No es la euforia de los momentos de subidón, ni la chispa de un momento jocoso. No es risa floja ni alboroto y algazara. No es alegría etílica ni televisiva, pastillera ni hooligan, histérica ni simple, cervecera o evasiva. La alegría del Evangelio es algo muy diferente. Es optimista sin ser ciega. Es constante sin ser fácil. Tiene que ver con palabras como sentido, fe, lucha, opción, camino, reto, humanidad. Es la alegría que puede reír, y también llorar.
(….). Y tú en el camino a veces te sientes cansado, y otras lleno de energía.
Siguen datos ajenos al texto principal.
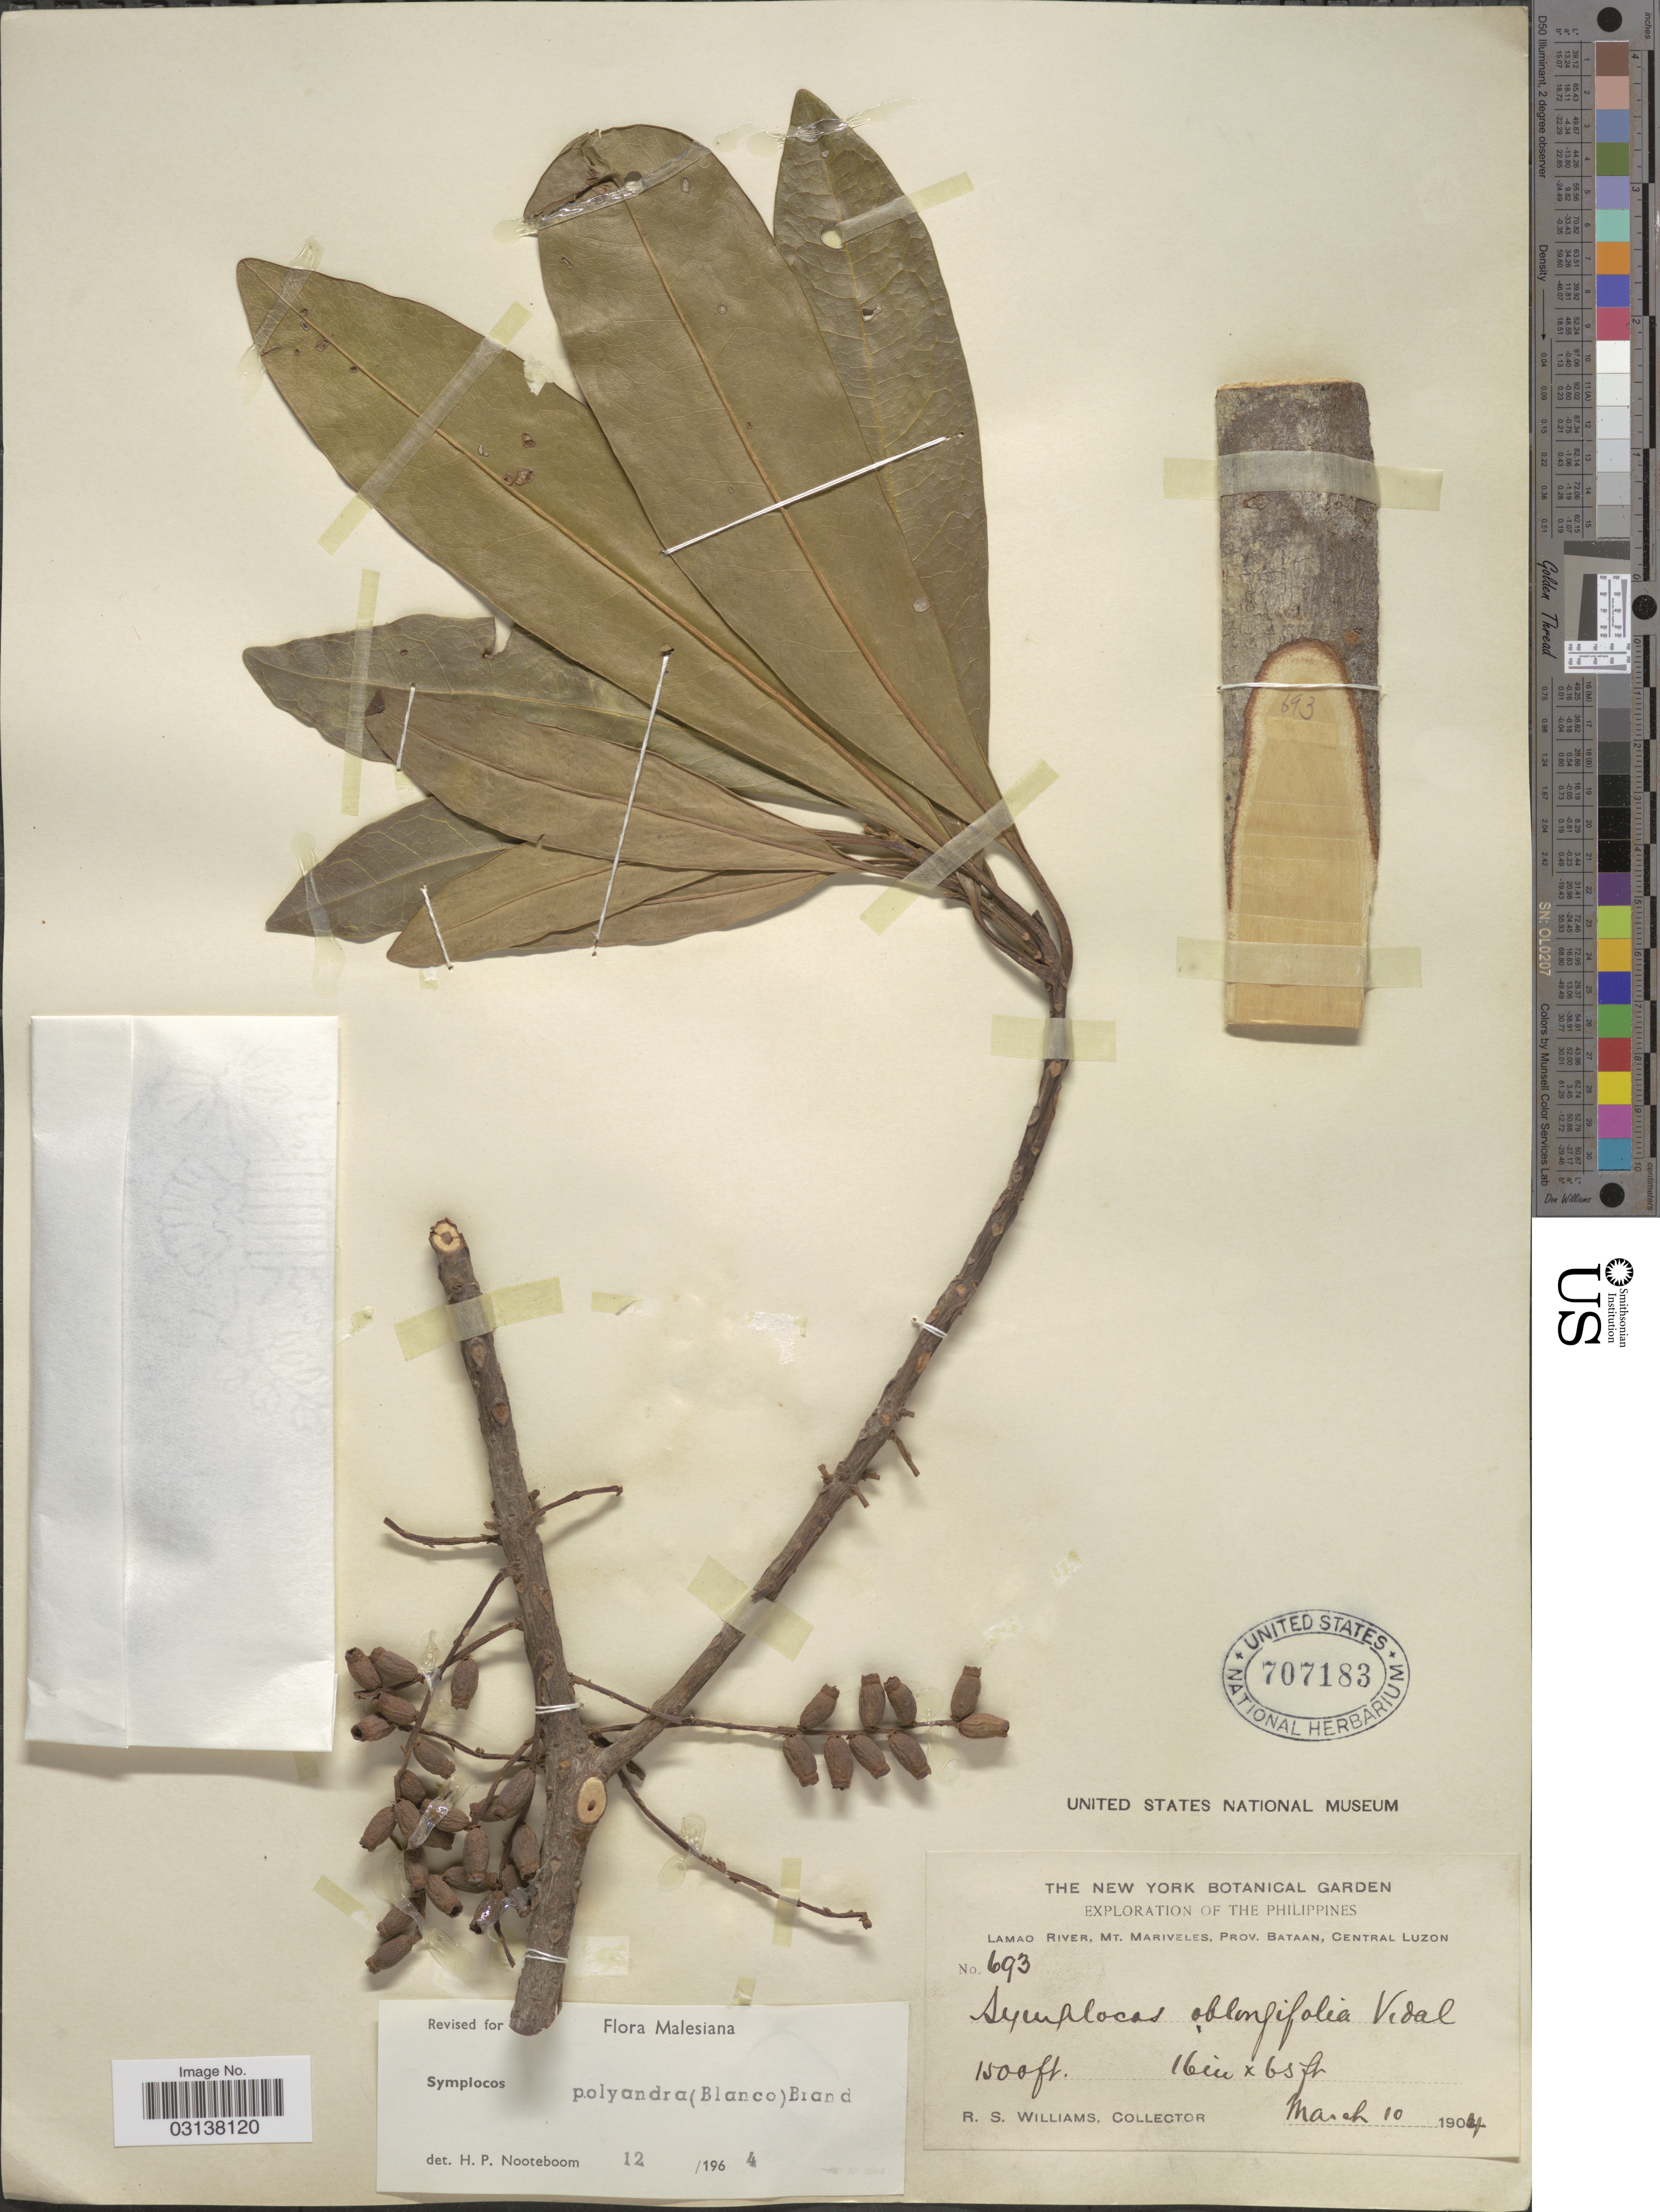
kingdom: Plantae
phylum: Tracheophyta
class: Magnoliopsida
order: Ericales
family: Symplocaceae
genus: Symplocos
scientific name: Symplocos polyandra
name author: (Blanco) Brand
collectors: R. S. Williams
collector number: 693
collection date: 1904-03-10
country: Philippines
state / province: Central Luzon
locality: The Philippines. Lamao River, Mt. Mariveles, Prov. Bataan, Central Luzon.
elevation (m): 457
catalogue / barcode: US 707183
Tal vez has parado a recuperar fuerzas. Ahora vas hablando con tus gentes, o cantando, y luego hay silencio. Hoy hay sol, y tal vez mañana habrá tormenta. Pero el murmullo del torrente, el agua que corre está ahí.
La alegría profunda del Evangelio es algo así. Es encontrar, en el fondo, un manantial fresco, una fuerza vital que, por más piedras y barreras que encuentre, siempre encontrará un espacio para ser parte de tu vida cotidiana, de los momentos fáciles y los problemas, del canto y del silencio.
En la película «El Rey Pescador» hay un momento mágico. Un hombre espera en el vestíbulo de la Estación Central de Nueva York. Cientos, tal vez miles de personas pasan apresuradas, sin mirarse, evitándose, aislados en la masa. Él espera. De pronto ve, a lo lejos, la silueta que espera: una mujer. Podría pasar perfectamente desapercibida. No es guapa. Su ropa es normal. Camina encogida entre esta multitud. Pero, en el momento en que él la ve, de golpe todo el entorno cambia. En ese momento el andar apresurado de todos los transeúntes se convierte en un baile, y la estación en una gran sala. El desorden en armonía. El ruido en música. La indiferencia en sonrisas. La anciana baila con el joven. La monja con el ejecutivo. El médico con la abogada… Y mientras el hombre sigue a esa mujer que, para él, es la más maravillosa del mundo, la estación se convierte en un lugar mágico, donde todo es posible.
Descubrir el Evangelio es encontrar que, en algún momento, el mundo se ve como ese espacio en el que la alegría profunda y común es posible. Es saber que el ser humano es capaz de lo mejor, y creer que eso es posible. Es ser capaces de soñar, y construir ese sueño.